--- Available data ---

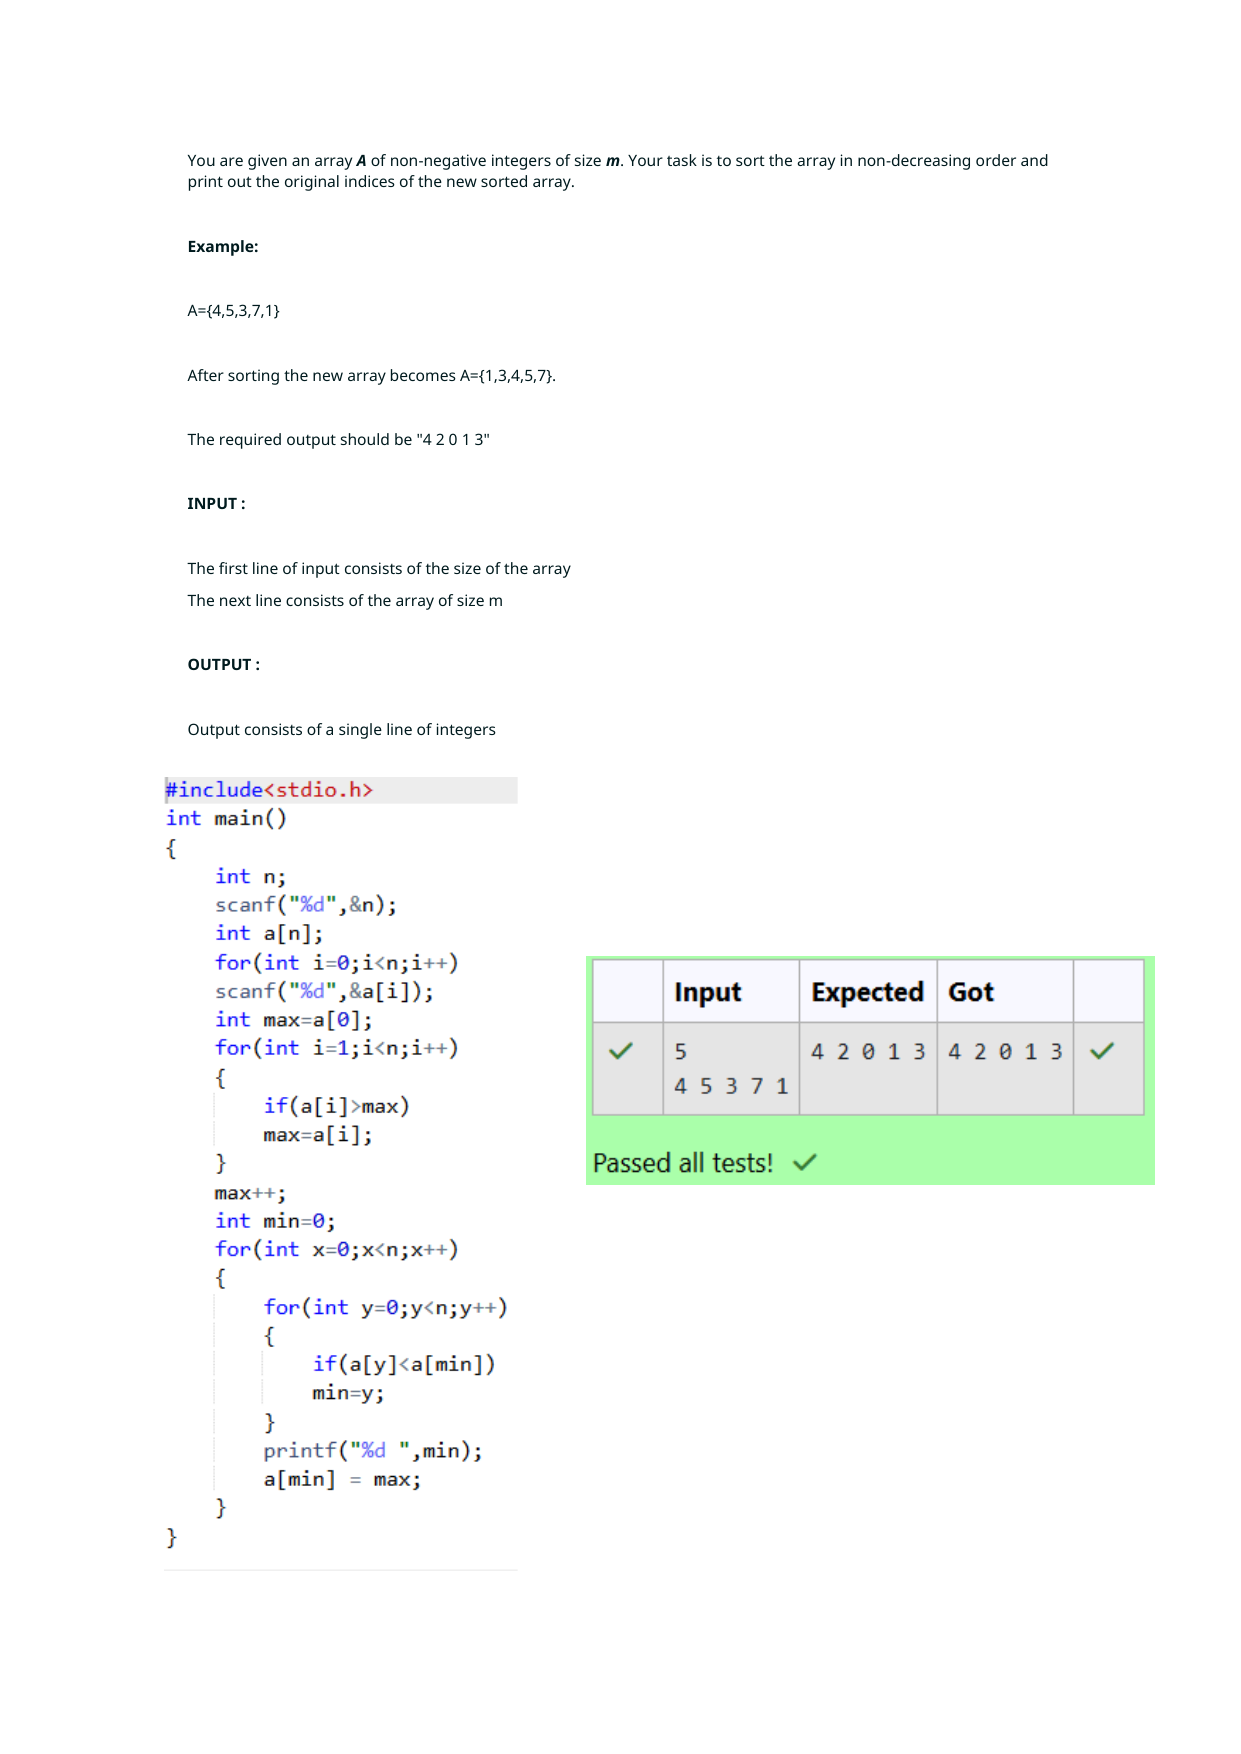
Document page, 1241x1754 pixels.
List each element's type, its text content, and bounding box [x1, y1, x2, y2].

text Output consists of a single line of integers [187, 718, 1053, 740]
text INPUT : [187, 493, 1053, 514]
text The required output should be "4 2 0 1 3" [187, 429, 1053, 450]
text Example: [187, 236, 1053, 257]
text You are given an array A of non-negative integers of size m. Your task is to sort the array in non-decreasing order and print out the original indices of the new sorted array. [187, 150, 1053, 192]
text After sorting the new array becomes A={1,3,4,5,7}. [187, 364, 1053, 386]
text OUTPUT : [187, 654, 1053, 675]
text The next line consists of the array of size m [187, 590, 1053, 611]
picture [586, 956, 1155, 1185]
picture [164, 777, 518, 1571]
text The first line of input consists of the size of the array [187, 557, 1053, 579]
text A={4,5,3,7,1} [187, 300, 1053, 321]
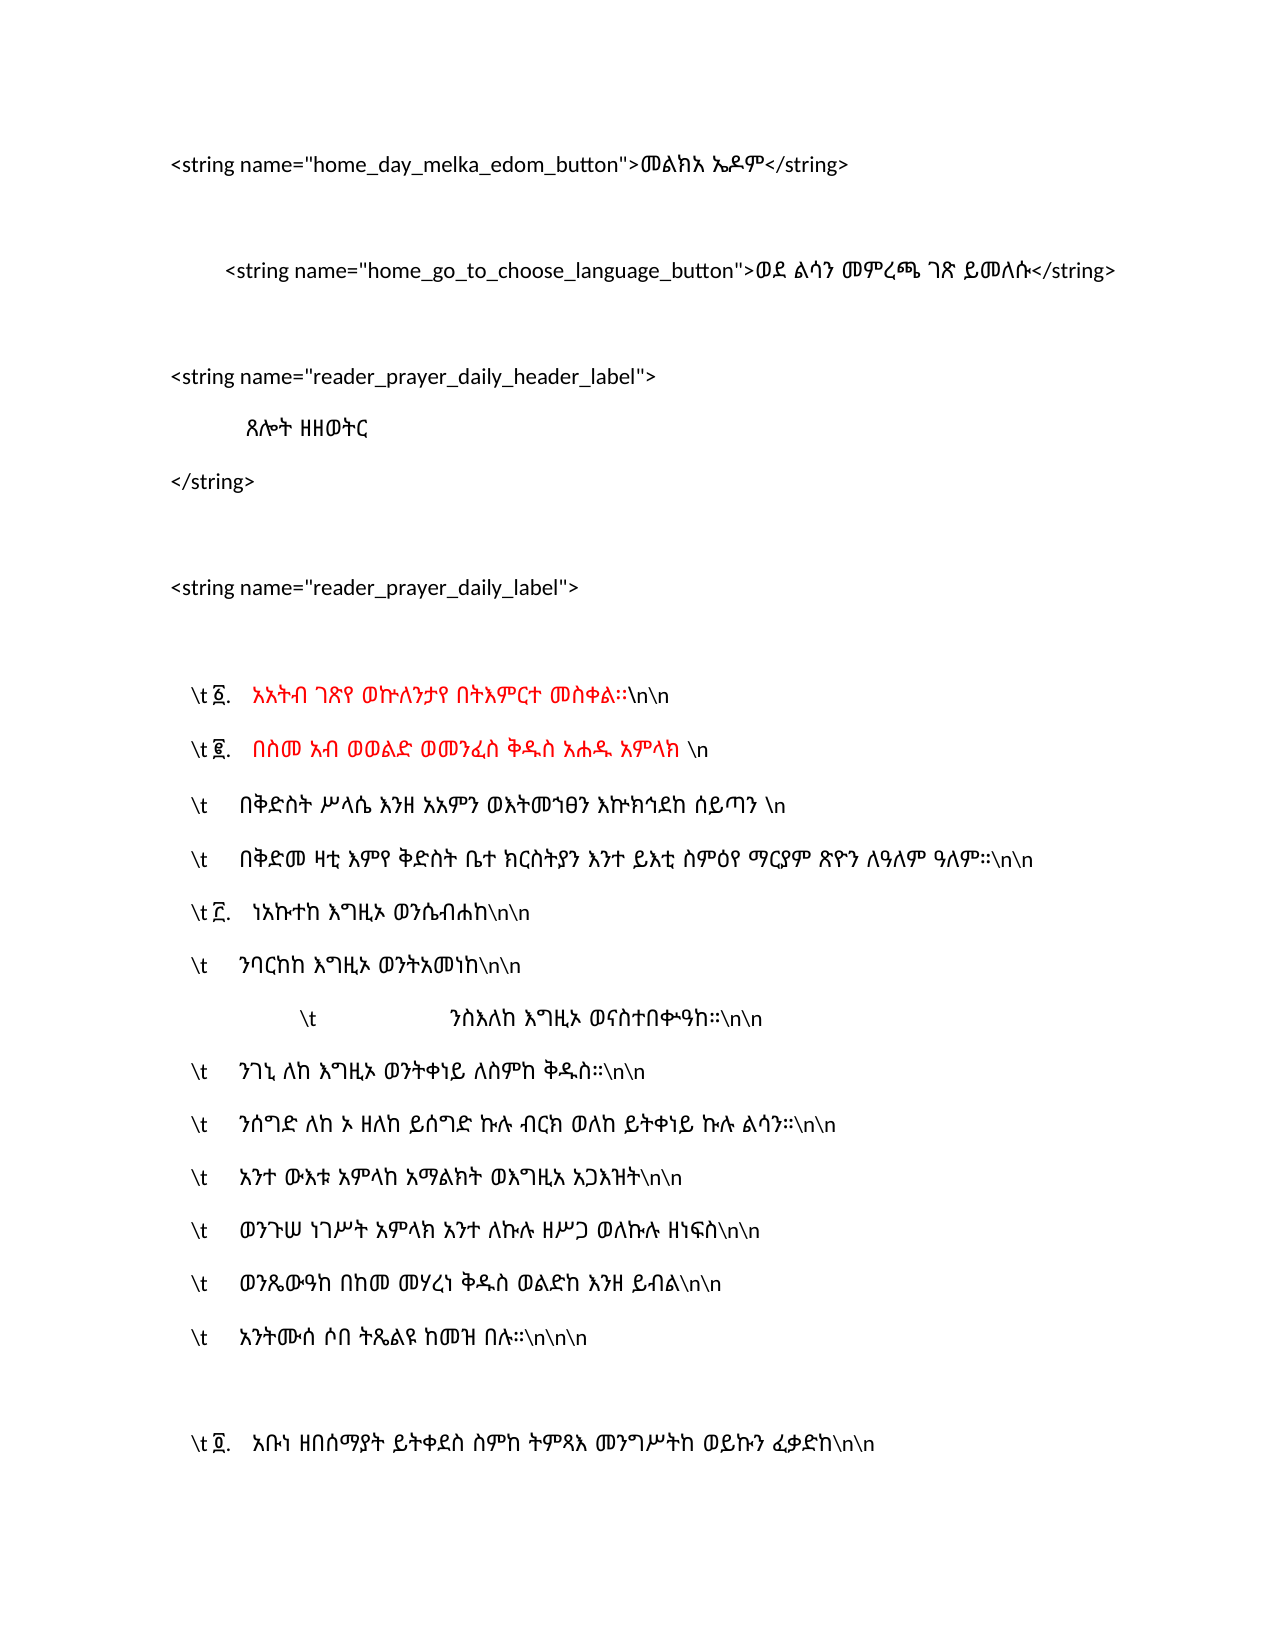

---

What needs to be done: Copy everything in the listing above exactly except the pictures.

Result of the exercise:
Document page, 1241x1754 pixels.
List each element's type, its text content, and bounding box [x1, y1, x2, y2].

text Output consists of a single line of integers [187, 718, 1053, 740]
text INPUT : [187, 493, 1053, 514]
text The required output should be "4 2 0 1 3" [187, 429, 1053, 450]
text Example: [187, 236, 1053, 257]
text You are given an array A of non-negative integers of size m. Your task is to sort the array in non-decreasing order and print out the original indices of the new sorted array. [187, 150, 1053, 192]
text After sorting the new array becomes A={1,3,4,5,7}. [187, 364, 1053, 386]
text OUTPUT : [187, 654, 1053, 675]
text The next line consists of the array of size m [187, 590, 1053, 611]
picture [586, 956, 1155, 1185]
picture [164, 777, 518, 1571]
text The first line of input consists of the size of the array [187, 557, 1053, 579]
text A={4,5,3,7,1} [187, 300, 1053, 321]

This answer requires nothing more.